The McCain/Palin ticket combines neocon empire-building with the blessing of the Christian God. Under this sign, conquer.


  1. Hmmm... I am with you on a good chunk of this, my trouble is with the extremity. Anyone who believes in a literal resurrection is in need of medication? It is this same kind of "all or nothing, with us or against us" mentality that drove me out of fundamentalism towards progressivism. Yet so often we are only offering the flip side of the same coin. The same shrillness, intolerance, and rolling of the eyes at anyone who thinks differently is displayed by progressives. I think that cuts at the heart of what we should be about.

  2. Oh, fine then. Point taken. But how can I emote my righteous anger if I have to be nice?

  3. ROFLMAO!!
    Nice give Andrew, good take John.

  4. If the Church duped millions of people, John, then why do you still belong to such a wicked group?

    After you pass on to wherever, the Church will still celebrate every Easter with: He is Risen! He is Risen Indeed!

  5. Stushie, you know perfectly well we can still celebrate the resurrection, whether we celebrate Jesus who overcame tyranny or Jesus the zombie. The former is the Jesus I would much rather hang out with. You?

  6. After you pass on to wherever, the Church will still celebrate every Easter with: He is Risen! He is Risen Indeed!

    I hope so. I hope the church and humanity will be here long after I pass on.

    But I don't want to trade Earth for Heaven. I have no real need to survive my body.

    I do have a real need to be an ancestor. That means that I want human beings and animals and trees, and bugs to be here long after I am gone. If "He is Risen!" is a Christian way of saying I am committed to the sacredness of Earth and all of life, then I say it too. And I do say it that way.

    I think the message of Jesus was overshadowed and misrepresented when the church wed itself to empire and we put our meaning and value in some other realm outside of Earth while at the same time exploiting Earth for temporary gain.

    But I also think that we can find the life-giving message of Jesus for Earth and for Earth's future.

    As much as I am frustrated with the church, it too is my home.

    Those are the questions I am seriously asking, Stushie. Thanks for the push.

  7. John,

    Bathwater and baby.

    Ever read "Rumor of Angels" by Peter Berger?

    I have met this Jesus of Nazareth in prayer and in prophetic dreams. The "story" is that he rose and then "ascended", putting Him where He now is such that meeting him in prayer can happen.

    If I can meet him in prayer in this place that defies all I know about science and reality and logic, I honestly can't draw a line in the sand that says he didn't rise and ascend just as they said he did. The stories they tell of him are consistent with the One I have met.

    Whether they got the physical details of the history right or not, the important thing now is that he lives.

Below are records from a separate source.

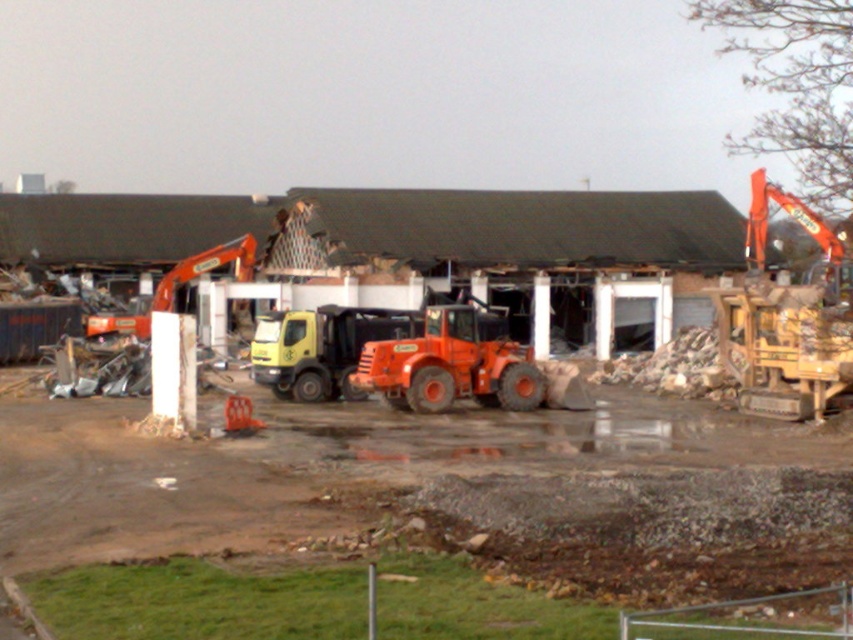
In the scene shown: You are a construction worker who needs to move a heavy beam from the orange rubber tractor at center to the orange metallic excavator at left. Given that the tractor can carry the beam for 10 meters before needing to stop, will you be able to transport it directly without stopping?

The orange rubber tractor at center is 12.93 meters away from the orange metallic excavator at left. Since the tractor can only carry the beam for 10 meters before stopping, it will need to stop along the way to transport the beam the remaining distance.

You are a delivery driver who needs to park your truck near the orange metallic excavator at left. There is an orange rubber tractor at center blocking the path. Can you drive around it to reach the excavator?

The orange rubber tractor at center is in front of the orange metallic excavator at left, so you can drive around it to reach the excavator since the tractor is blocking the direct path but not the entire area.

You are a construction worker needing to transport materials across the muddy ground. You have access to the orange rubber tractor at center and the orange metallic excavator at left. Which vehicle should you choose to avoid getting stuck, considering their widths?

The orange rubber tractor at center has a lesser width compared to the orange metallic excavator at left, so it is more suitable for navigating the muddy ground without getting stuck.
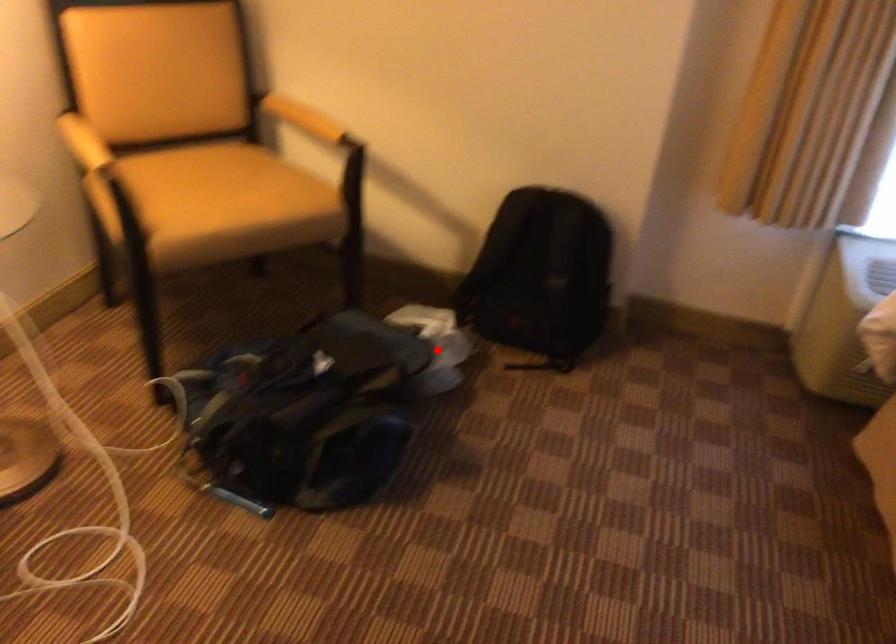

And if he does, then who knows, maybe that story really did happen.

    Why not?

    I'm not a Christian because I believe the Bible or the Church. I love the Bible and sometimes believe the Church because I am a Christian.

  8. Jodie,

    I have not read the Peter Berger book. Is that the same Peter Berger who was the sociologist? I will check it out.

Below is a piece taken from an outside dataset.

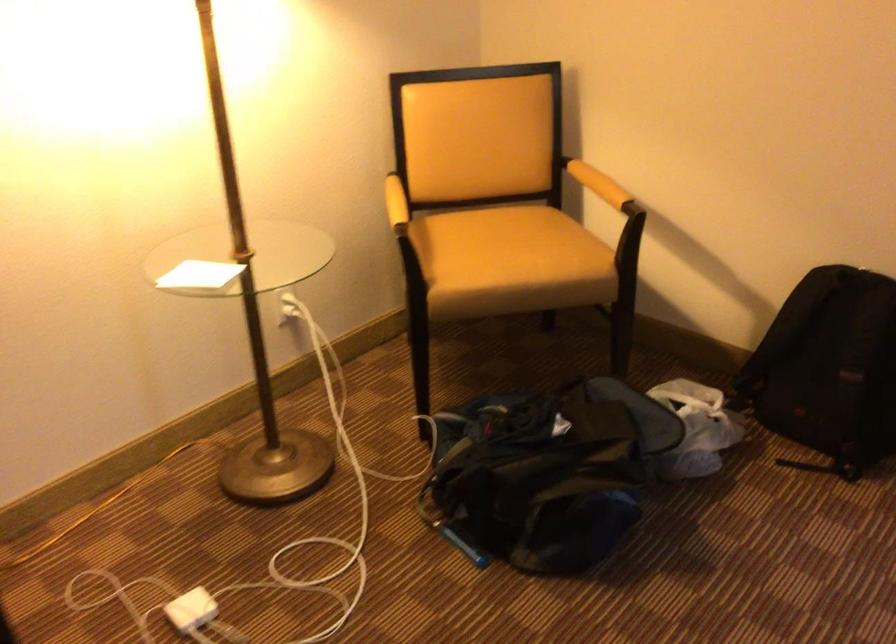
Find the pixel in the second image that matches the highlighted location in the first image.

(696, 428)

    I will take your baby with bathwater critique. I could very well be doing just that.

    Part of the deal as I mentioned when I commented to Stushie is that my primary commitment now is to the future of Earth, not to a transcendent vision beyond Earth. I am agnostic regarding its existence and have no concern for it.

    If there is a way to integrate Christian language and a commitment to the sacredness of Earth and its future, I am all for it.

    I have no interest in trading Earth for Heaven. My hunch is that Christianity has done that, all though not all of Christianity in all places.

    I do like your thoughts on prayer.